The LCSH is one of the largest non-specialized controlled vocabularies in the world. Many libraries and commercial institutions that don’t use the LCSH at least use the list as a model for their own systems. The LCSH can be used as is or can be modified or translated to be used in a variety of specialized settings.

Reference

Chan, L., & Hodges, T. (2000). Entering the millennium: A new century for LCSH. Cataloging & Classification Quarterly 29(1/2):225-234

Monday, October 10, 2016

Article Summary for Lecture #7- Taylor

On the Subject of Subjects

Subject cataloging has apparently been a hot debate topic among librarians for centuries. Some believe that people know what they are looking for and there is no need to have works sorted by subject, while others claim that most people only know that they need a book on a particular subject with no specific title in mind. Studies have shown that searching by subject in online catalogs has decreased over time with patrons instead favoring keyword searches.

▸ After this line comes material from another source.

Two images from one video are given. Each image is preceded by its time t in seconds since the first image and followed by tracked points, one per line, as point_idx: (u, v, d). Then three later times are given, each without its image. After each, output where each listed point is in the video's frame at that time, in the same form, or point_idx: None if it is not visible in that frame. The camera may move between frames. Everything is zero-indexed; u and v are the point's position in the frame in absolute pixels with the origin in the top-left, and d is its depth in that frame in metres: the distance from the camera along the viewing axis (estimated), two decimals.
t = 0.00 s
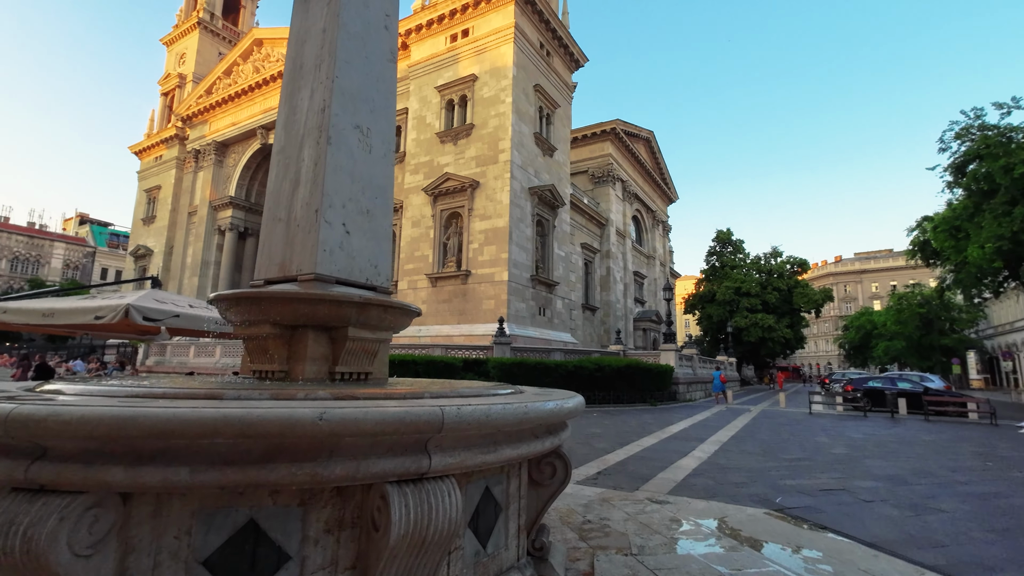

Keyword searches are very similar to subject searches, but keywords give you a little more wiggle room with what you're searching for, where subject searches require specific and certain terms to be searched or controlled vocabulary. Keywords are somewhat like today's Instagram hashtags in my opinion. If you were looking for a non-fiction book about zombies and searched zombies in a keyword search, you'd get tons of results because those results were tagged with "Zombie" as a keyword. If you were to do the same term as a subject search though, you might not get any results because the subject about zombies may be considered "Haitian Folklore", but because that wasn't the exact term we searched for, we didn't get any results. The problem with keyword searches is that these searches are typically too broad and can give too many results of varying quality. Keywords may also be taken from words that have multiple meaning and bring up completely irrelevant search results.

Beginning in 1992, to make subject searches easier, The Library of Congress, OCLC, and Research Library Group teamed together to standardize how subjects are cataloged. These groups created what it called a Core Record that has all kinds of rules on what can be in it and has a code so that people can know what they're reading, similar to a MARC record. For monographs, each Core Record is required to have a classification number recognized by USMARC as well as at least two subject headings from an established thesaurus and also recognized by USMARC.

Those opposed to Core Records say that it makes sense to go through the effort of classifying physical items and grouping them on shelves by subject, but with electronic records, what is the point? Classifying records by subject can allow records to be related to each other and can be used to link terms across thesauri. I would think that this means that if you search "Haitian Folklore" as a subject, you will also come across "Haitian Mythology" because "mythology" and "folklore" are synonyms and the database would use a thesaurus to find these synonyms. With keywords, this would become way too chaotic and give way too many search results.

I personally like keyword searches. In my experience, when using my library's OPAC, keyword gives the best results and the item I'm looking for are usually at the top. I would say I use keyword searches 85% of the time, otherwise using author or title searches. I don't think I've ever used subject search. When I search "sewing" in keyword search, I get all of the results I'm looking for. I can see how keyword searches may be less useful in databases containing journal articles like EBSCO or PsychInfo because there are typically more keywords per record than library OPAC's.

Reference

Taylor, A. (1995). On the subject of subjects. Journal of Academic Librarianship 21:484-91.